Sure, but the ways of acquiring those outputs legally have vampiric licensing that bind you to those ToS, since the re-licenser is bound by the original ToS.
It's like distributing GPL code in a nonfree application. Even if you didn't "consent to [the original author's] ToS," you are still going to be bound to it via the redistributors license.
There’s no license. OpenAI is not an author of their models’ outputs, and they know it.
OpenAI can’t just start suing random people on the street without any legal basis. That’s how lawyers become not-lawyers.
There’s only a (somewhat dubiously enforceable) ToS contract between OpenAI and the user of OpenAI’s website. This is probably bullshit too - what legitimate interest does OpenAI have in a model output that doesn’t even belong to them, but it’s less obviously bullshit.
> Even if you didn't "consent to [the original author's] ToS," you are still going to be bound to it via the redistributors license.
In the context of the GPL, are there real examples of judgements which bind defendants to a license they never saw or knew anything about, because of the errant actions of an intermediary?
It gives OpenAI a legal basis to launch a law suit if they want to.
Would it succeed? Is it right? Do they care?
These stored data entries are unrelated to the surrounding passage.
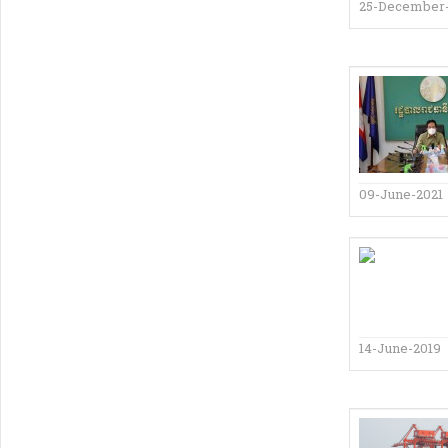
25-December
09-June-2021
14-June-2019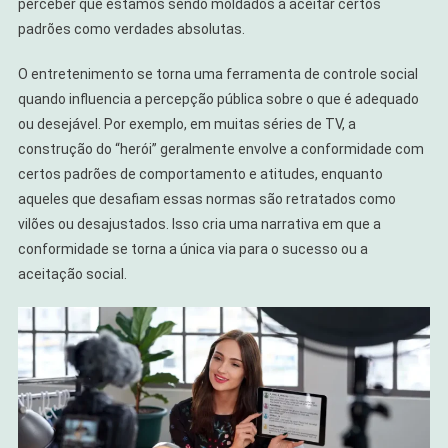
perceber que estamos sendo moldados a aceitar certos
padrões como verdades absolutas.
O entretenimento se torna uma ferramenta de controle social
quando influencia a percepção pública sobre o que é adequado
ou desejável. Por exemplo, em muitas séries de TV, a
construção do “herói” geralmente envolve a conformidade com
certos padrões de comportamento e atitudes, enquanto
aqueles que desafiam essas normas são retratados como
vilões ou desajustados. Isso cria uma narrativa em que a
conformidade se torna a única via para o sucesso ou a
aceitação social.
Eh.
…but, if I as some random reddit user say I might sue you for making a LLM you for training on data that may or may not have my posts in it, you can probably safely ignore me.
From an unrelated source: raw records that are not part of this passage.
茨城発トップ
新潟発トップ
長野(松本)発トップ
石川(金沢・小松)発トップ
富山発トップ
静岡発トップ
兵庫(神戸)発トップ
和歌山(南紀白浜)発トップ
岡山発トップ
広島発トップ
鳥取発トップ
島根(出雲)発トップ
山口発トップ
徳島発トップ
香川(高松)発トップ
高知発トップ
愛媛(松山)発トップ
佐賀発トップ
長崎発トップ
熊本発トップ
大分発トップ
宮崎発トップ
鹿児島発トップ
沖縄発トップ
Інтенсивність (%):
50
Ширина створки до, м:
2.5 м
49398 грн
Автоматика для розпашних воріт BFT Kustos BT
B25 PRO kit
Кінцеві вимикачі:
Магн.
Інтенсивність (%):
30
If you go and build a massive LLM using high quality data that couldn’t possibly come from anywhere other than openai, and they have a log of all the content that api key XXX generated; they both know and have a legal basis for litigation.
There’s a difference, even if you’re a third party (not the owner of the api key) or don’t care.
(And I’m not saying they would, or even they would win; but it’s sufficient cause for them to be able to make a case if they want to)
Just being able to make a case doesn't mean they will consider the legal fees and resulting judgment to be valuable enough to their business, nor that the suit will even make it into the courts resulting in a final judgment.
A lot of behavior that rides this line is rationalized via a careful cost-benefit analysis.
Sure, I'm just saying that in that cost-benefit analysis the 'risk of case failing and getting nothing from it' is significantly lower; it's your call as a consumer to do your due diligence and decide:
"I don't think they'll be bothered chasing after me"
vs.
"If it came to it I think the court will rule that they don't have a case after we play the pay-the-lawyers-all-the-money game"
vs.
"how screwed am I if they do, I lose and I have clearly, blatantly and provably violated their terms of service"
^
...because, and this is the point I'm making. There is no question; it is very very obvious if you do this, and it's not very difficult for them to prove it.
All they need is to slap you with a discovery order, look at your training data, and compare it to their output logs.
It's like distributing GPL code in a nonfree application. Even if you didn't "consent to [the original author's] ToS," you are still going to be bound to it via the redistributors license.